Id get it looked at properly wasn't your fault , my insurance coughed up when i hit someone same as someone elses did when they hit me , that's what its there for . Be carefull who paints it has experience with your colour/finish


----------



## WhichOne'sPink? (Dec 13, 2011)

Not at all worth the hassle of going to your insurance company plus increased premiums. 

Unfortunate that its a brand new car, and I think if it were me I would want it perfect as well but not worth the insurance grief.


----------



## Avanti (Jan 17, 2006)

I took it into a bodyshop, glad I did
There is more damage to the bumper than 1st meets the eye, so an expensive repair, sadly the paint is broken





and the number plate light is dislodged


----------



## Avanti (Jan 17, 2006)

shakey85 said:


> From those pictures there doesn't look like theres any dents or paint chips and those black mark look like they will just polish straight out. If you have some scratch X or P1 (or similar) try doing a bit by had and see if it comes out. Probably best to still get it looked at by a bodyshop.


I was hoping that initiallly until I took it in for a pro view.



cole_exclusiv said:


> As said they look like they may buff out. You may of been lucky. I got a bad scuff out of my bumper with a machine polisher. Try that first?


As above 



suspal said:


> Looks like indentation definitely a quality approved bodyshop :thumb:





Rebel007 said:


> What would I do? I assume you mean after I have finished crying.....
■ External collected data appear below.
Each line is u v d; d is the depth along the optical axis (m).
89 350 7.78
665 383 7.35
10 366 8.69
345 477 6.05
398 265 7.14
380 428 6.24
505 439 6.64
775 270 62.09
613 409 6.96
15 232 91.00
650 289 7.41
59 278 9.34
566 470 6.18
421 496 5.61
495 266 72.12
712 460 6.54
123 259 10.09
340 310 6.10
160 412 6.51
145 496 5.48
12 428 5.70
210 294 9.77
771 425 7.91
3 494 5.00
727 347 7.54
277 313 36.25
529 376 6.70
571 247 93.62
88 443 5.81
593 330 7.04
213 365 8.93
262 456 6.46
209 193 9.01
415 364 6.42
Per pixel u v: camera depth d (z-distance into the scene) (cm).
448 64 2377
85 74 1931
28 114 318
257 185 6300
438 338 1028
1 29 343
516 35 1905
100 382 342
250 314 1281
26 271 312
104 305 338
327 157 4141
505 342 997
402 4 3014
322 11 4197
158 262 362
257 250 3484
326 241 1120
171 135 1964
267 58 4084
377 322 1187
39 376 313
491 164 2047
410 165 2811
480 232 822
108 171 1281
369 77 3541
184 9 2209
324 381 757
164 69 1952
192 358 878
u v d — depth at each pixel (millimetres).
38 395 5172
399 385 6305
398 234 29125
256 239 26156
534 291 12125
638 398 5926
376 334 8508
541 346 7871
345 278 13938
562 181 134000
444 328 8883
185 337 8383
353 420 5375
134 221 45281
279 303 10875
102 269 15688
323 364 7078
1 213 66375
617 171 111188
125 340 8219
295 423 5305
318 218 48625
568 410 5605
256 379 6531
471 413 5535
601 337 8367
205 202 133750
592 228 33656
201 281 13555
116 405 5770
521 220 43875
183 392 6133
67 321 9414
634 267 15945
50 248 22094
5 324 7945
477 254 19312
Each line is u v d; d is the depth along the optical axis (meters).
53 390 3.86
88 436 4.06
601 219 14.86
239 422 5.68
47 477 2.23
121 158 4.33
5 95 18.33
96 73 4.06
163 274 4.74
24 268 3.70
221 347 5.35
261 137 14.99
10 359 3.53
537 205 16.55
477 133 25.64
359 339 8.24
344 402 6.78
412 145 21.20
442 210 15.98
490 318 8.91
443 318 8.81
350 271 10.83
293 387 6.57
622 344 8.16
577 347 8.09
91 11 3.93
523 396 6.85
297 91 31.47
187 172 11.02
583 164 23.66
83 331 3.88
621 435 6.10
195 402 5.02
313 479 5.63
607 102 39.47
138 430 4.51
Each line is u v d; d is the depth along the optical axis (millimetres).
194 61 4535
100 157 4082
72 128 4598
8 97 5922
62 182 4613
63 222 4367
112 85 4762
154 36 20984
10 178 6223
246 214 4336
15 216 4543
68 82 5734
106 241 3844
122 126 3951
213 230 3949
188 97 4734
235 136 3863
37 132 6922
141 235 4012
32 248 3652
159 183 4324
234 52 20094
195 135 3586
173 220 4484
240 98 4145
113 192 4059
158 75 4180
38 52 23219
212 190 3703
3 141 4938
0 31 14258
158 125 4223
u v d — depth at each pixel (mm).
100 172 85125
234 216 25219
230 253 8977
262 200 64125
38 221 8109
Yesterday I was less fussed, but today it hit home.



Mk3Brick said:


> Definitley get it looked at mate, i had a young girl bump into the back of me last year and i felt bad cos she was scared and upset so i said dont worry about it no damage caused. I then noticed a few weeks on when i was cleaning my car that the bumper had spider cracks all over it. I shouldnt be so nice next time.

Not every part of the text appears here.